* BEGIN Document *

# Wood For a Kitchen Knife Block



## BlankMan (Mar 21, 2009)

I've been thinking of making a knife block for my knifes in the kitchen. I had/have a couple that came with knife sets I've purchased but because I've bought other specialty knives I don't have enough slots. So I'm thinking of making one that accommodates the knives I have and a few extra slots. So I'm looking for suggestions on what wood to use, hard maple comes to mind. Maybe some light/dark wood mix or purpleheart mix. So I'm looking for ideas and/or what others may have done.


----------



## wdkits1 (Mar 21, 2009)

Hi Curt
Here is a custom knife block that I made for a client a couple of years ago made from maple, walnut and cherry wrapped in zebrawood . Fun little project


----------



## BlankMan (Mar 21, 2009)

Mike: Nice! I like that! I like how you did the V in the stand. And I've always liked zebrawood but haven't made anything with it because I hadn't come up with anything where it would fit in. I see how you did the slots by using separate pieces of wood, I was thinking of dadoing for them, but his method gets the different types of wood in.

This is why I posted this thread, to get ideas, thanks.


----------



## Roger Clark aka Rex (Dec 30, 2008)

Curt, I don't think you need to look for any more ideas - Mike's knife block is stunning.
Go for it Curt and excellent work Mike.


----------



## BlankMan (Mar 21, 2009)

Roger: Na. Although I agree with you whole heartedly on Mike's knife block, I don't like to copy others work exactly, I tend to incorporate features/designs from a variety and come up with my own design. They say that copying is the best compliment, which I tend to agree with, but I'm torn between that and infringing on someone else's creativity/design. May not make sense to everyone but that's the way I am. And some people don't like being copied, some do. I remember the cutting board thing a bunch of months back, that person didn't like being copied although I didn't really think he was.

And I'm in the early stages of thinking about this so I gots time to take in ideas.


----------



## BlankMan (Mar 21, 2009)

notottoman, that's not hijacking in my book, I would do the same thing, it's well deserved.


----------

* END Document *
* BEGIN Data excerpts *

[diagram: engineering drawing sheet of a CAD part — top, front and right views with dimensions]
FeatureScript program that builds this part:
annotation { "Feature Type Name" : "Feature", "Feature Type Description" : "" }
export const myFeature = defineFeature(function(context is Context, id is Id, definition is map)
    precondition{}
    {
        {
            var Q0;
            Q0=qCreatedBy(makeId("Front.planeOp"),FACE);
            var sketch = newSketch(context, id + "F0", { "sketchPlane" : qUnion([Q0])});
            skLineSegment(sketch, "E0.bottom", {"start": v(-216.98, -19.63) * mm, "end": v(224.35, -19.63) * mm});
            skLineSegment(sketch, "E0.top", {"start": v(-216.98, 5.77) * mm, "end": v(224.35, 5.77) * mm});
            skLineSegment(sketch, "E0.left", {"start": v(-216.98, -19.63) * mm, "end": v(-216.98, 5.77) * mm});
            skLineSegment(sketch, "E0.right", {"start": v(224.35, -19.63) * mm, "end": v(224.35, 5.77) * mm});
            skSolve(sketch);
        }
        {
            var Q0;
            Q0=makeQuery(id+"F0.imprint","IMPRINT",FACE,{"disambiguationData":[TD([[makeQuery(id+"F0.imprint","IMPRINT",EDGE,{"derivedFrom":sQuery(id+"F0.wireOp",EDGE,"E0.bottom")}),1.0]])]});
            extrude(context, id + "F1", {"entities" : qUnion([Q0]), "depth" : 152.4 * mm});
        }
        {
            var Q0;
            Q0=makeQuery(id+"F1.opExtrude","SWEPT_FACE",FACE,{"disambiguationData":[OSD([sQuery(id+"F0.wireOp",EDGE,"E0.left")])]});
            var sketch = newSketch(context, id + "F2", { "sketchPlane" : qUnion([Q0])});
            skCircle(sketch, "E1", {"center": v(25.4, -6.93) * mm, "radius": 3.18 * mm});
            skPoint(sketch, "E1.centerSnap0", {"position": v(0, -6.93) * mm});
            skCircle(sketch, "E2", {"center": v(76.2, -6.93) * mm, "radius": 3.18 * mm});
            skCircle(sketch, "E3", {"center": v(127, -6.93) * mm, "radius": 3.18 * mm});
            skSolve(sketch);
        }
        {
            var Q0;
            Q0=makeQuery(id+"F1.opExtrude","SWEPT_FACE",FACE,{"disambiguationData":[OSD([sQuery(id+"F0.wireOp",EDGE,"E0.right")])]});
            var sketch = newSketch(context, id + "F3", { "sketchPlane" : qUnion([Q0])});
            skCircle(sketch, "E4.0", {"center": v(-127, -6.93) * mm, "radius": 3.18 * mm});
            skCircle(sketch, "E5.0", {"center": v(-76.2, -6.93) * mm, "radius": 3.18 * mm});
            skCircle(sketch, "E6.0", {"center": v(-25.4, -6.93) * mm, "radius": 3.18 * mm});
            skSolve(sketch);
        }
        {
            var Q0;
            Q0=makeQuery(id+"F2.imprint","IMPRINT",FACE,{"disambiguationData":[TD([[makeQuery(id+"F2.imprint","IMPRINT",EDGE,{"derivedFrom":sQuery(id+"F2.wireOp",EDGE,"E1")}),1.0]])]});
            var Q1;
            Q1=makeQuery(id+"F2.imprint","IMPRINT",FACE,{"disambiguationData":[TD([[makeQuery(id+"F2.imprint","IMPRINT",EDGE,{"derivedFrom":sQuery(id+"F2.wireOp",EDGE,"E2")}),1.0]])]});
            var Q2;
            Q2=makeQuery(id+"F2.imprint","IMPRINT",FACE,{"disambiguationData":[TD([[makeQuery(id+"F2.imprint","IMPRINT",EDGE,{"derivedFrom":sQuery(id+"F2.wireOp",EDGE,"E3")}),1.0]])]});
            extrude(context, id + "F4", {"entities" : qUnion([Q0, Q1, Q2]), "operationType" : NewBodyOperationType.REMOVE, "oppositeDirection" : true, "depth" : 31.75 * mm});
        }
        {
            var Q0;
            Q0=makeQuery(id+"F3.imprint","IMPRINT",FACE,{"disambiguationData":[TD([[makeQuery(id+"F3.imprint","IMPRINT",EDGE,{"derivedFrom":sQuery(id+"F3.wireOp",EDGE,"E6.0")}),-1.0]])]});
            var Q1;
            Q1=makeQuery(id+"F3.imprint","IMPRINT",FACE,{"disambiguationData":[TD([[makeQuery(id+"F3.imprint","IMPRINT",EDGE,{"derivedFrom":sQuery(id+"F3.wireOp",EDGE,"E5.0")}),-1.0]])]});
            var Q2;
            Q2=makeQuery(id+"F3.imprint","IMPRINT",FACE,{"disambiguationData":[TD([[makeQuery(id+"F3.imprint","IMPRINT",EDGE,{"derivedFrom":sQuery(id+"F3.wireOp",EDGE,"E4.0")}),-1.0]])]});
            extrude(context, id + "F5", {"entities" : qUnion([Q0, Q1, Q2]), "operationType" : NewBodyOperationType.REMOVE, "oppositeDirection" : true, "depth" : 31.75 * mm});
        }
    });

* END Data excerpts *

Given problem — Translate this sentence from the knife block thread into Spanish: "And I've always liked zebrawood but haven't made anything with it because I hadn't come up with anything where it would fit in."

Task solution — Y siempre me ha gustado la madera de cebra, pero no he hecho nada con ella porque no se me había ocurrido nada en lo que encajara.